YOUR OBJECTIVE: Every entry that follows is to be duplicated exactly.
::: SUPPLIED ENTRIES :::
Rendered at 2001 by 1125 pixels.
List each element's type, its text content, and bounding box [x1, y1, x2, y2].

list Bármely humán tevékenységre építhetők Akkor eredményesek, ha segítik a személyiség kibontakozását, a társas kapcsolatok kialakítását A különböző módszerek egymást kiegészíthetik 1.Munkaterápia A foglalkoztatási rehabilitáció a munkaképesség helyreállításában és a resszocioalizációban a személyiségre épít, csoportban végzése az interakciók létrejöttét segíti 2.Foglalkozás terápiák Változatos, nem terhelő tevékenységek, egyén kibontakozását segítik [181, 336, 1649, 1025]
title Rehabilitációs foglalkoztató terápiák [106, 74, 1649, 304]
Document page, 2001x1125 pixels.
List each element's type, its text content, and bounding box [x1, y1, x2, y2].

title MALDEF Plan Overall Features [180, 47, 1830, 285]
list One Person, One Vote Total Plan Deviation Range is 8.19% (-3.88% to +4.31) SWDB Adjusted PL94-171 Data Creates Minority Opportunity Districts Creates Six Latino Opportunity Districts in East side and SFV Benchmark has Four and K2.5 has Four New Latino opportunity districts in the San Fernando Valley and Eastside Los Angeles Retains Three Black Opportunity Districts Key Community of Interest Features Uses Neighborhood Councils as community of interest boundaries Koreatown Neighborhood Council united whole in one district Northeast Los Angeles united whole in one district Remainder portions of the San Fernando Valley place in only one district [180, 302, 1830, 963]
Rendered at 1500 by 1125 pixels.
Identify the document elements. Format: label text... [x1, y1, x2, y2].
:::
YOUR RESPONSE:
Rendered at 2001 by 1125 pixels.
List each element's type, its text content, and bounding box [x1, y1, x2, y2].

list Bármely humán tevékenységre építhetők Akkor eredményesek, ha segítik a személyiség kibontakozását, a társas kapcsolatok kialakítását A különböző módszerek egymást kiegészíthetik 1.Munkaterápia A foglalkoztatási rehabilitáció a munkaképesség helyreállításában és a resszocioalizációban a személyiségre épít, csoportban végzése az interakciók létrejöttét segíti 2.Foglalkozás terápiák Változatos, nem terhelő tevékenységek, egyén kibontakozását segítik [181, 336, 1649, 1025]
title Rehabilitációs foglalkoztató terápiák [106, 74, 1649, 304]
Document page, 2001x1125 pixels.
List each element's type, its text content, and bounding box [x1, y1, x2, y2].

title MALDEF Plan Overall Features [180, 47, 1830, 285]
list One Person, One Vote Total Plan Deviation Range is 8.19% (-3.88% to +4.31) SWDB Adjusted PL94-171 Data Creates Minority Opportunity Districts Creates Six Latino Opportunity Districts in East side and SFV Benchmark has Four and K2.5 has Four New Latino opportunity districts in the San Fernando Valley and Eastside Los Angeles Retains Three Black Opportunity Districts Key Community of Interest Features Uses Neighborhood Councils as community of interest boundaries Koreatown Neighborhood Council united whole in one district Northeast Los Angeles united whole in one district Remainder portions of the San Fernando Valley place in only one district [180, 302, 1830, 963]
Rendered at 1500 by 1125 pixels.
Identify the document elements. Format: label text... [x1, y1, x2, y2].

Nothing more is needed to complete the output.